## Data provided
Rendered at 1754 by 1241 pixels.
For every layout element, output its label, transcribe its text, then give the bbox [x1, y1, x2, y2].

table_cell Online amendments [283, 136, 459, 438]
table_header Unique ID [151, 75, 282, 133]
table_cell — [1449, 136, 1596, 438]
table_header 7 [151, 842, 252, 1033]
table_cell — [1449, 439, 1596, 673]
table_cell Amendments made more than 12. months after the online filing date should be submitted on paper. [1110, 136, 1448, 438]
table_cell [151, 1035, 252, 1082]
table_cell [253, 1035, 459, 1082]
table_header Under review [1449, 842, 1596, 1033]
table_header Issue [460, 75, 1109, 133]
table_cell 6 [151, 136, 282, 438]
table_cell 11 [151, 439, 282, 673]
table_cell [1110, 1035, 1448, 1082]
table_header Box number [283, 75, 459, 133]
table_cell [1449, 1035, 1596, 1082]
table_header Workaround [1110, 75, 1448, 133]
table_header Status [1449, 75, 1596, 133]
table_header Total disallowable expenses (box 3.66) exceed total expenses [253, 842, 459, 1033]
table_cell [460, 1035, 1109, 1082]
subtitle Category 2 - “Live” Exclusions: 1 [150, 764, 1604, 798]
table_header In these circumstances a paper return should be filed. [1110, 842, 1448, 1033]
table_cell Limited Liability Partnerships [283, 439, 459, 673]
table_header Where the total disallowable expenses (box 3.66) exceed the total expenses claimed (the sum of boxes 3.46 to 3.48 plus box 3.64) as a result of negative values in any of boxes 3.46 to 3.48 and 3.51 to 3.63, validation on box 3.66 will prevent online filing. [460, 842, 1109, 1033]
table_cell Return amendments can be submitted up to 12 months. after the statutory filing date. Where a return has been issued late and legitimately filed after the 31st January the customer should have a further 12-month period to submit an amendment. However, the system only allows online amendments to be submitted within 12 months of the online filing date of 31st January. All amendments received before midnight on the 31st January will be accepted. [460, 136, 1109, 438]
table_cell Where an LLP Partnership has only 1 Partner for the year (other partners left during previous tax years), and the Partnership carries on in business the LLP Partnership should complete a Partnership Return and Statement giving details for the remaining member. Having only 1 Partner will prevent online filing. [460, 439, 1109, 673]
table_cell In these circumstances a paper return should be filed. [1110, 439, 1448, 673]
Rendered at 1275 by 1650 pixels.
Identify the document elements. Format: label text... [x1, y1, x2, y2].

## Written exercise
Rewrite the items above as a JSON list of strings, with one string for each line and no entries for blank lines.

## The response
[
  "Rendered at 1754 by 1241 pixels.",
  "For every layout element, output its label, transcribe its text, then give the bbox [x1, y1, x2, y2].",
  "table_cell Online amendments [283, 136, 459, 438]",
  "table_header Unique ID [151, 75, 282, 133]",
  "table_cell — [1449, 136, 1596, 438]",
  "table_header 7 [151, 842, 252, 1033]",
  "table_cell — [1449, 439, 1596, 673]",
  "table_cell Amendments made more than 12. months after the online filing date should be submitted on paper. [1110, 136, 1448, 438]",
  "table_cell [151, 1035, 252, 1082]",
  "table_cell [253, 1035, 459, 1082]",
  "table_header Under review [1449, 842, 1596, 1033]",
  "table_header Issue [460, 75, 1109, 133]",
  "table_cell 6 [151, 136, 282, 438]",
  "table_cell 11 [151, 439, 282, 673]",
  "table_cell [1110, 1035, 1448, 1082]",
  "table_header Box number [283, 75, 459, 133]",
  "table_cell [1449, 1035, 1596, 1082]",
  "table_header Workaround [1110, 75, 1448, 133]",
  "table_header Status [1449, 75, 1596, 133]",
  "table_header Total disallowable expenses (box 3.66) exceed total expenses [253, 842, 459, 1033]",
  "table_cell [460, 1035, 1109, 1082]",
  "subtitle Category 2 - “Live” Exclusions: 1 [150, 764, 1604, 798]",
  "table_header In these circumstances a paper return should be filed. [1110, 842, 1448, 1033]",
  "table_cell Limited Liability Partnerships [283, 439, 459, 673]",
  "table_header Where the total disallowable expenses (box 3.66) exceed the total expenses claimed (the sum of boxes 3.46 to 3.48 plus box 3.64) as a result of negative values in any of boxes 3.46 to 3.48 and 3.51 to 3.63, validation on box 3.66 will prevent online filing. [460, 842, 1109, 1033]",
  "table_cell Return amendments can be submitted up to 12 months. after the statutory filing date. Where a return has been issued late and legitimately filed after the 31st January the customer should have a further 12-month period to submit an amendment. However, the system only allows online amendments to be submitted within 12 months of the online filing date of 31st January. All amendments received before midnight on the 31st January will be accepted. [460, 136, 1109, 438]",
  "table_cell Where an LLP Partnership has only 1 Partner for the year (other partners left during previous tax years), and the Partnership carries on in business the LLP Partnership should complete a Partnership Return and Statement giving details for the remaining member. Having only 1 Partner will prevent online filing. [460, 439, 1109, 673]",
  "table_cell In these circumstances a paper return should be filed. [1110, 439, 1448, 673]",
  "Rendered at 1275 by 1650 pixels.",
  "Identify the document elements. Format: label text... [x1, y1, x2, y2]."
]